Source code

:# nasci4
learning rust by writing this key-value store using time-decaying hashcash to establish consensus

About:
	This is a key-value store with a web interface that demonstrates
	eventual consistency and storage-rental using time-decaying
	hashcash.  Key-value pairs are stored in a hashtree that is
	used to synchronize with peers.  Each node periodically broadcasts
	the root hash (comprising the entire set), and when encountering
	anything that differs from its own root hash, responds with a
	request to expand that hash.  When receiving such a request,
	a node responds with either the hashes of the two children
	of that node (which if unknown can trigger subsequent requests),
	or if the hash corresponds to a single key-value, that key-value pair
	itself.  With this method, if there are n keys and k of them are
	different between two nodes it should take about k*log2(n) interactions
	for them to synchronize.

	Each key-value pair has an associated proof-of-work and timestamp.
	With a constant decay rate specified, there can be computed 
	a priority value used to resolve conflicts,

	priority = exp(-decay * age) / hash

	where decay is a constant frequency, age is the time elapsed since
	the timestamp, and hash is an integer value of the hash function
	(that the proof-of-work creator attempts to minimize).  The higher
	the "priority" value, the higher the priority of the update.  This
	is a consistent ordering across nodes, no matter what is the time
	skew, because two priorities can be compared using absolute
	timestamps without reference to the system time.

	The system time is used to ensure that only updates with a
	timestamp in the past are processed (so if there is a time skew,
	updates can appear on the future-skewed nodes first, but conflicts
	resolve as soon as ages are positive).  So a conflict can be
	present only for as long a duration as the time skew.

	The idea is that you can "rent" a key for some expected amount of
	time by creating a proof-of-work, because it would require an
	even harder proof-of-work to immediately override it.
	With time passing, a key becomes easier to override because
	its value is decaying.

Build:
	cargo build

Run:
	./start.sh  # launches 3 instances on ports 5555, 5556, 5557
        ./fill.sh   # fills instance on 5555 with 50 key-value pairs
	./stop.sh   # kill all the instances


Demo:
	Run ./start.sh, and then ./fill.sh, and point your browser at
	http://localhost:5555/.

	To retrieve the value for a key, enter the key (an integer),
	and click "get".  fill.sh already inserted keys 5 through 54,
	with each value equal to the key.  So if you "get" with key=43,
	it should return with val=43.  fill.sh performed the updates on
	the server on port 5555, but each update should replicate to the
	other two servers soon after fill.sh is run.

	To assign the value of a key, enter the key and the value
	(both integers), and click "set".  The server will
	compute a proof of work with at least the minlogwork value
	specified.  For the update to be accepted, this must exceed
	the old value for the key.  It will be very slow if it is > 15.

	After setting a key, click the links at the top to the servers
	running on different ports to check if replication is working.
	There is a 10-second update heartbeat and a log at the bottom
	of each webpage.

» Problem requirements
Only the lines above starting at the one containing "even harder proof-of-work" and ending at the one containing "To retrieve the", both included, are to be returned, exactly as they read.

» Solution to this problem
	even harder proof-of-work to immediately override it.
	With time passing, a key becomes easier to override because
	its value is decaying.

Build:
	cargo build

Run:
	./start.sh  # launches 3 instances on ports 5555, 5556, 5557
        ./fill.sh   # fills instance on 5555 with 50 key-value pairs
	./stop.sh   # kill all the instances


Demo:
	Run ./start.sh, and then ./fill.sh, and point your browser at
	http://localhost:5555/.

	To retrieve the value for a key, enter the key (an integer),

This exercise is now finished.